Prevention is straightforward: maintain consistent soil moisture throughout the fruiting period, use drip irrigation or soaker hoses rather than infrequent heavy watering, and apply 3-4 inches of mulch to buffer soil moisture fluctuations. If a dry spell occurs, increase irrigation gradually rather than all at once. Closed-eye varieties — Celeste, Alma, LSU O'Rourke — are less susceptible to the souring that follows splitting, because insects cannot enter through the tight ostiole.
Problem 3: Souring
Souring is what happens when yeasts, bacteria, and fungi enter through an open eye and begin fermenting the fruit while it is still on the tree. The signs are unmistakable: gas bubbles and scummy masses oozing from the eye, a strong fermented odor, inedible fruit. There is no chemical cure once souring begins.
The prevention strategy is threefold: grow closed-eye varieties (Celeste, LSU O'Rourke, Alma) where souring is a persistent problem; harvest promptly, because overripe fruit that stays on the tree is far more susceptible; and keep fallen fruit off the ground. Overhead irrigation that keeps fruit surfaces wet also increases susceptibility.
Problem 4: Root-Knot Nematodes
The most serious long-term threat to in-ground figs in sandy soils, and the one with no solution after the fact. Root-knot nematodes are microscopic roundworms that feed on fig roots, causing swollen galls that block water and nutrient uptake. They protect themselves inside the plant's own tissue and cannot be chemically eradicated. Infected trees show progressive decline over multiple seasons: yellowing foliage, stunted growth, intensified drought and heat stress, and the characteristic root galls visible if you dig and inspect.
There is no cure. The only strategies are prevention: avoid sandy soils and sites with known nematode history, conduct a nematode soil test through your county extension service before planting in any sandy site, and seriously consider container growing if you are in high-risk territory. Container growing in sterile potting mix eliminates nematode risk entirely.
Problem 5: Birds and Squirrels
Birds target ripe fruit, especially dark-colored varieties. Green-fruited varieties are less targeted because they blend with the foliage. The fix is bird netting, applied before fruit begins to soften — once birds find the tree, they return daily. A well-netted tree eliminates virtually all bird damage. The 10-15 minutes to net the tree is the highest-return protection investment for anyone losing significant fruit to birds.

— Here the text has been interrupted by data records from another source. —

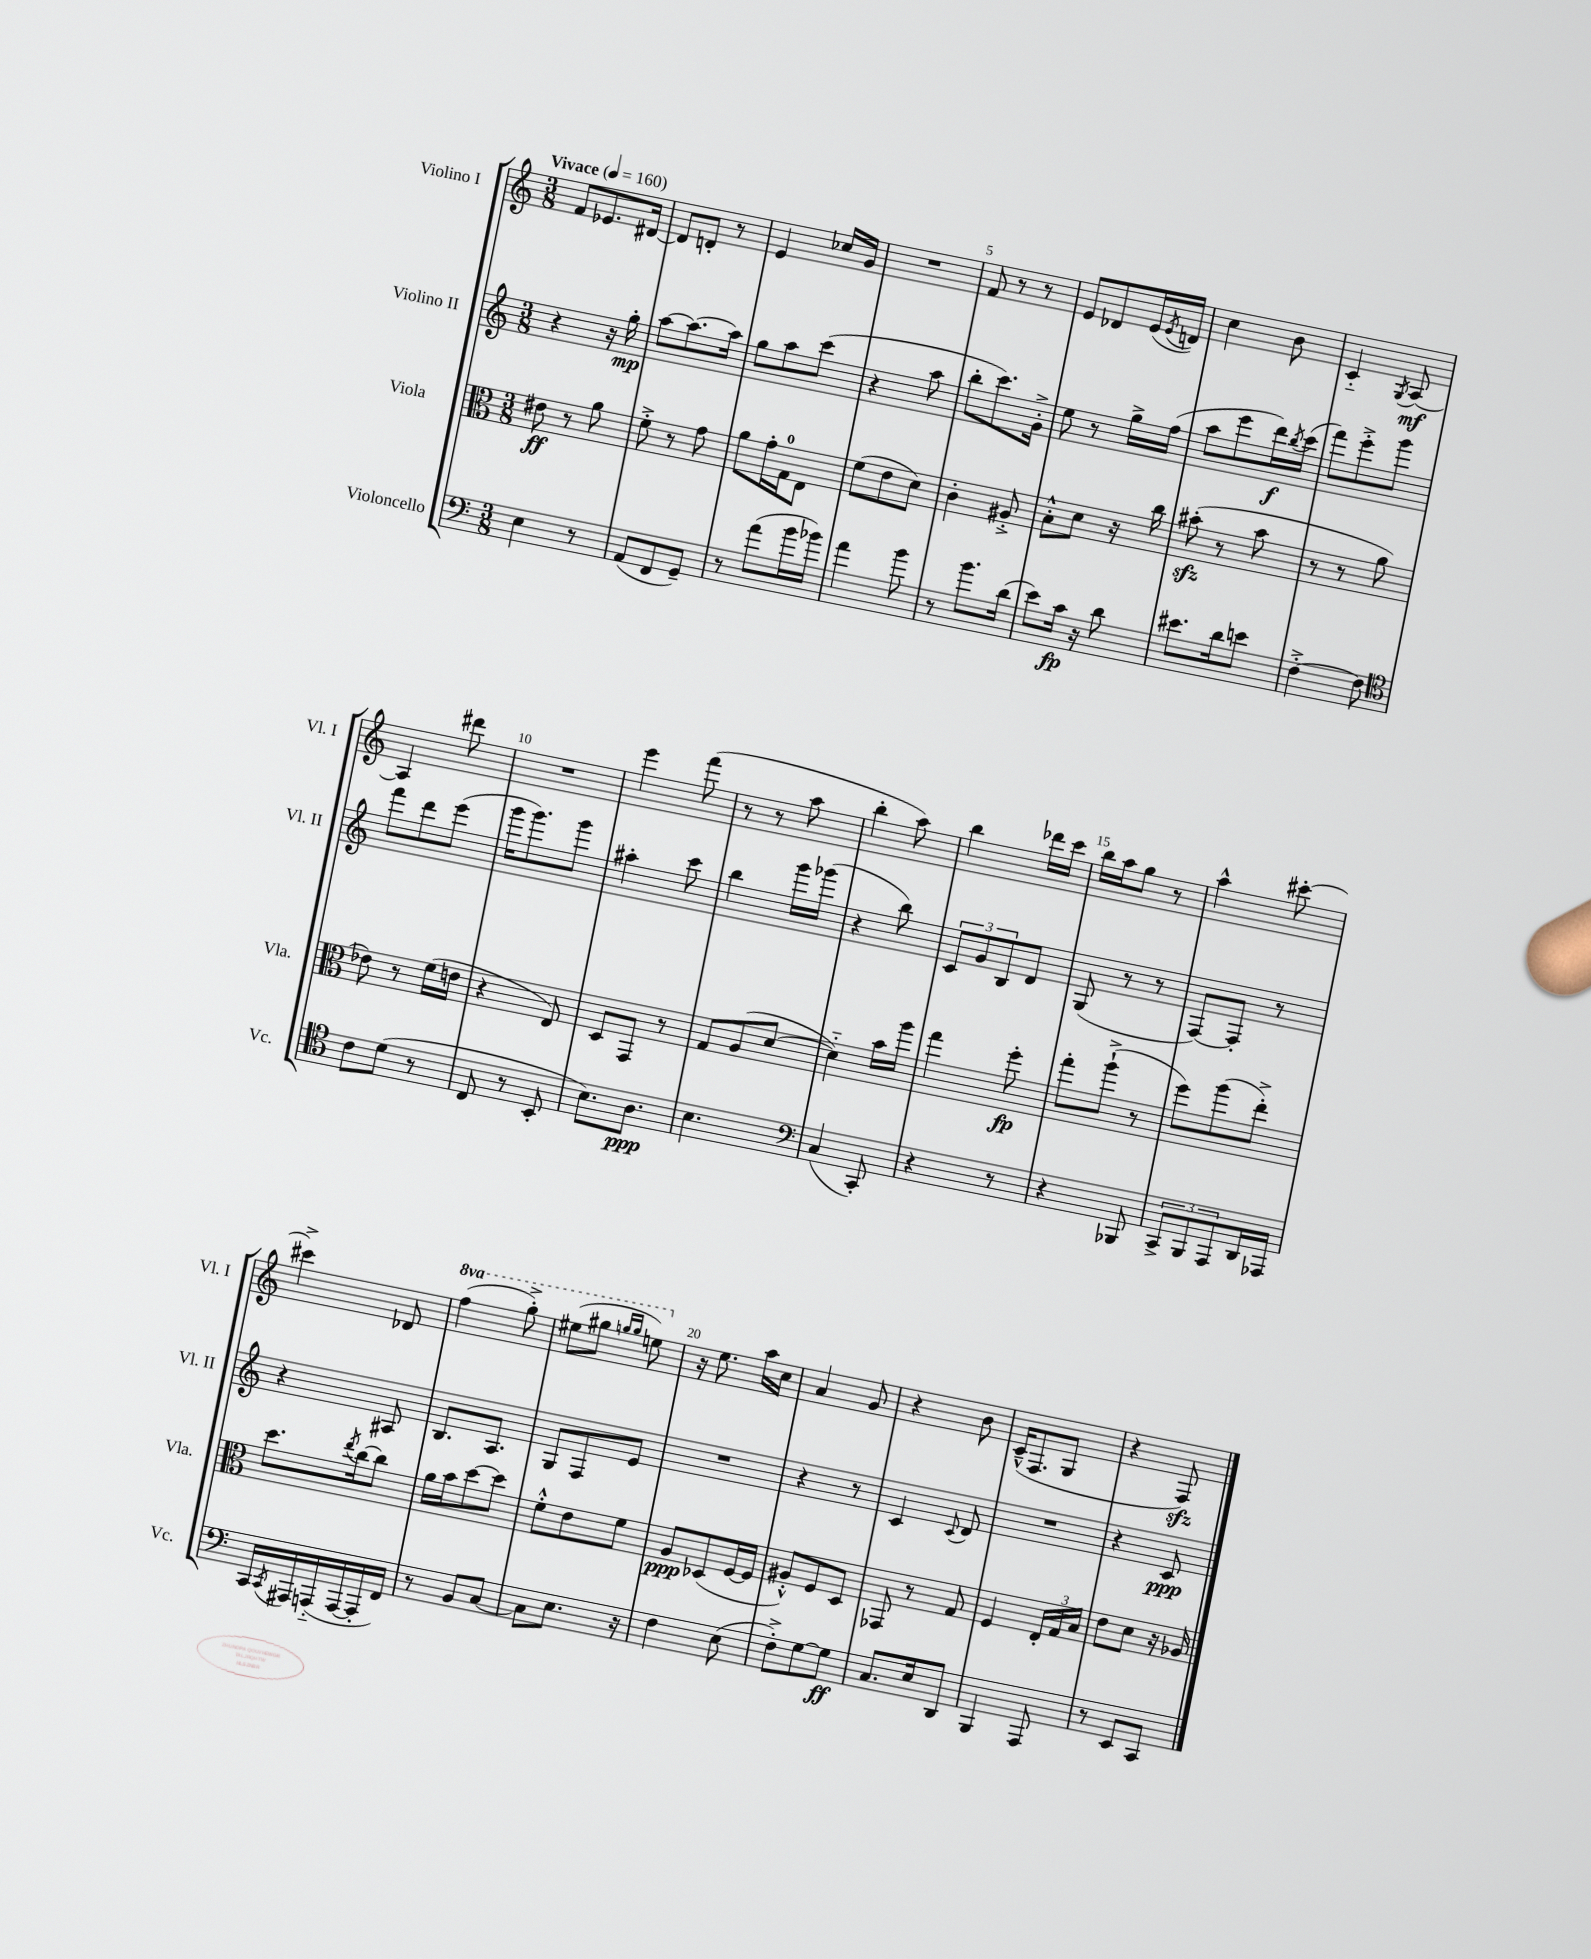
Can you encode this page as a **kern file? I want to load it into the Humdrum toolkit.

**kern	**dynam	**kern	**dynam	**kern	**dynam	**kern	**dynam
*part4	*part4	*part3	*part3	*part2	*part2	*part1	*part1
*staff4	*staff4	*staff3	*staff3	*staff2	*staff2	*staff1	*staff1
*I"Violoncello	*	*I"Viola	*	*I"Violino II	*	*I"Violino I	*
*I'Vc.	*	*I'Vla.	*	*I'Vl. II	*	*I'Vl. I	*
*clefF4	*	*clefC3	*	*clefG2	*	*clefG2	*
*k[]	*	*k[]	*	*k[]	*	*k[]	*
*M3/8	*	*M3/8	*	*M3/8	*	*M3/8	*
*MM160	*	*MM160	*	*MM160	*	*MM160	*
=1	=1	=1	=1	=1	=1	=1	=1
!	!	!	!	!	!	!LO:TX:a:B:t=Vivace	!
4E\	.	8e#X\	ff	4r	.	8f/L	.
.	.	8r	.	.	.	8.e-X/	.
8r	.	8a\	.	16r	.	.	.
.	.	.	.	16gg'\	mp	[16d#X/Jk	.
=2	=2	=2	=2	=2	=2	=2	=2
(8AA/L	.	8f'^\	.	[8aa\L	.	8d#/L]	.
8FF/	.	8r	.	8.aa\_	.	8dn'/J	.
8GG~/J)	.	8g\	.	.	.	8r	.
.	.	.	.	16aa\Jk]	.	.	.
=3	=3	=3	=3	=3	=3	=3	=3
8r	.	8a\L	.	8gg\L	.	4e/	.
(8a\L	.	16g'\L	.	8aa\	.	.	.
.	.	16G\J	.	.	.	.	.
16b\L	.	8E\J	.	(8ccc\J	.	16cc-X/LL	.
16b-X\JJ)	.	.	.	.	.	16g/JJ	.
=4	=4	=4	=4	=4	=4	=4	=4
4a\	.	(8f\L	.	4r	.	4.r	.
.	.	8e\	.	.	.	.	.
8b\	.	8d\J)	.	8aa\	.	.	.
=5	=5	=5	=5	=5	=5	=5	=5
8r	.	4c'\	.	8bb'\L	.	8f/	.
8.b\L	.	.	.	8.ccc\)	.	8r	.
.	.	8A#X'^/	.	.	.	8r	.
(16d\Jk	.	.	.	16g'^\Jk	.	.	.
=6	=6	=6	=6	=6	=6	=6	=6
8e\L)	.	8B'^^\L	.	8ee\	.	8e/L	.
16c\Jk	fp	8d\J	.	8r	.	8d-X/	.
16r	.	.	.	.	.	.	.
8d\	.	16r	.	16gg^\LL	.	(16e/L	.
.	.	.	.	.	.	8qe/	.
.	.	16cc\	.	(16ff\JJ	.	16dn/JJ)	.
=7	=7	=7	=7	=7	=7	=7	=7
8.e#X\L	.	(8b#Xzz'\	.	8aa\L	.	4cc\	.
.	.	8r	.	8eee\	.	.	.
16d\k	.	.	.	.	.	.	.
8en\J	.	8b#\	.	16ddd\L)	f	8b\	.
.	.	.	.	8qbb/	.	.	.
.	.	.	.	(16ccc\JJ	.	.	.
=8	=8	=8	=8	=8	=8	=8	=8
[4F'^\	.	8r	.	8fff\L)	.	4c/	.
.	.	8r	.	8eee'^\	.	.	.
.	.	.	.	.	.	8qG/	.
8F\]	.	8a\	.	8ggg\J	.	[8A/	mf
!!LO:LB:g=z
=9	=9	=9	=9	=9	=9	=9	=9
*clefC4	*	*	*	*	*	*	*
8c\L	.	8e-X\)	.	8fff\L	.	4A/]	.
(8d\J	.	8r	.	8ddd\	.	.	.
8r	.	(16f\LL	.	(8eee\J	.	8ddd#X\	.
.	.	16en\JJ	.	.	.	.	.
=10	=10	=10	=10	=10	=10	=10	=10
8C/	.	4r	.	16ggg\KL	.	4.r	.
.	.	.	.	8.ggg\)	.	.	.
8r	.	.	.	.	.	.	.
8BB'/	.	8E/)	.	8ggg\J	.	.	.
=11	=11	=11	=11	=11	=11	=11	=11
8.B\L)	.	8D/L	.	4aa#X'\	.	4eee\	.
.	.	8GG/J	.	.	.	.	.
8.A\J	ppp	.	.	.	.	.	.
.	.	8r	.	8ccc\	.	(8fff\	.
=12	=12	=12	=12	=12	=12	=12	=12
4.B\	.	8G/L	.	4bb\	.	8r	.
.	.	(8A/	.	.	.	8r	.
.	.	[8d/J	.	16ggg\LL	.	8aa\	.
.	.	.	.	(16ggg-X\JJ	.	.	.
=13	=13	=13	=13	=13	=13	=13	=13
*clefF4	*	*	*	*	*	*	*
(4C/	.	4d\])	.	4r	.	4bb'\	.
8CC'/)	.	16b\LL	.	8bb\)	.	8aa\)	.
.	.	16aa\JJ	.	.	.	.	.
=14	=14	=14	=14	=14	=14	=14	=14
4r	.	4gg\	.	12c/L	.	4bb\	.
.	.	.	.	12g/	.	.	.
.	.	.	.	12B/	.	.	.
8r	.	8ff'\	fp	8d/J	.	16ddd-X\LL	.
.	.	.	.	.	.	16ccc\JJ	.
=15	=15	=15	=15	=15	=15	=15	=15
4r	.	8gg'\L	.	(8G/	.	16bb\LL	.
.	.	.	.	.	.	16aa\J	.
.	.	(8aa`^\J	.	8r	.	8gg\J	.
8BBB-X/	.	8r	.	8r	.	8r	.
=16	=16	=16	=16	=16	=16	=16	=16
12CC^/L	.	8ff\L)	.	[8F/L)	.	4aa^^\	.
12BBB/	.	.	.	.	.	.	.
.	.	(8aa\	.	8F'/J]	.	.	.
12AAA/	.	.	.	.	.	.	.
16DD/L	.	8ee'^\J)	.	8r	.	[8ccc#X'\	.
16AAA-X/JJ	.	.	.	.	.	.	.
!!LO:LB:g=z
=17	=17	=17	=17	=17	=17	=17	=17
16CC/LL	.	8.dd\L	.	4r	.	4ccc#X^\]	.
8qCC/	.	.	.	.	.	.	.
16AAA#X/	.	.	.	.	.	.	.
(16AAAn/	.	.	.	.	.	.	.
.	.	8qee/	.	.	.	.	.
[16AAA/	.	[16cc\k	.	.	.	.	.
16AAA'/]	.	8cc\J]	.	8A#X/	.	8d-X/	.
16FF/JJ)	.	.	.	.	.	.	.
=18	=18	=18	=18	=18	=18	=18	=18
*	*	*	*	*	*	*8va	*
8r	.	16a\LL	.	8.B/L	.	(4fff\	.
.	.	16b\J	.	.	.	.	.
8BB/L	.	[8dd\	.	.	.	.	.
.	.	.	.	8.A/J	.	.	.
[8C/J	.	8dd\J]	.	.	.	8ggg'^\)	.
=19	=19	=19	=19	=19	=19	=19	=19
8C\L]	.	8f'^^\L	.	8G/L	.	(8eee#X\L	.
8.E\J	.	8e\	.	8F/	.	8ggg#X\J	.
.	.	.	.	.	.	16qqgggn/LL	.
.	.	.	.	.	.	16qqggg/JJ	.
.	.	8f\J	.	8e/J	.	8eeen\)	.
16r	.	.	.	.	.	.	.
=20	=20	=20	=20	=20	=20	=20	=20
*	*	*	*	*	*	*X8va	*
4F\	.	8A/L	ppp	4.r	.	16r	.
.	.	.	.	.	.	8.ee\	.
.	.	(8D-X/	.	.	.	.	.
(8E\	.	[16F/L	.	.	.	16aa\LL	.
.	.	16F/JJ]	.	.	.	16cc\JJ	.
=21	=21	=21	=21	=21	=21	=21	=21
8F'^\L)	.	8A#X'^^/L)	.	4r	.	4a/	.
[8G\	.	8F/	.	.	.	.	.
8G\J]	ff	8D/J	.	8r	.	8g/	.
=22	=22	=22	=22	=22	=22	=22	=22
8.C/L	.	8GG-X/	.	4c/	.	4r	.
.	.	8r	.	.	.	.	.
16E/k	.	.	.	.	.	.	.
.	.	.	.	8qqc/	.	.	.
8DD/J	.	8G/	.	8d/	.	8b\	.
=23	=23	=23	=23	=23	=23	=23	=23
4BBB/	.	4F/	.	4.r	.	(16c~^^/KL	.
.	.	.	.	.	.	8.F/	.
8AAA/	.	24E'/LL	.	.	.	8G/J	.
.	.	24G/	.	.	.	.	.
.	.	24B/JJ	.	.	.	.	.
=24	=24	=24	=24	=24	=24	=24	=24
8r	.	8e\L	.	4r	.	4r	.
8EE/L	.	8d\J	.	.	.	.	.
8CC/J	.	16r	.	8c/	ppp	8Fzz/)	.
.	.	16A-X/	.	.	.	.	.
==	==	==	==	==	==	==	==
*-	*-	*-	*-	*-	*-	*-	*-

Squirrels are more persistent. Trunk baffles prevent climbing access. Hardware cloth cages around individual fruit clusters work for targeted pressure but are labor-intensive. For significant squirrel pressure, the netting and baffle combination is the most effective practical approach.
Problem 6: Wrong Variety for the Zone (Smyrna Type)
If you bought a Calimyrna or other Smyrna-type fig for an eastern US garden, all the fruit will drop before maturity — every season, without exception. The fig wasp that pollinates Smyrna-type figs was introduced into California for commercial Calimyrna production and does not survive eastern winters. Replace with any Common-type variety: Brown Turkey, Celeste, Chicago Hardy, or any LSU release.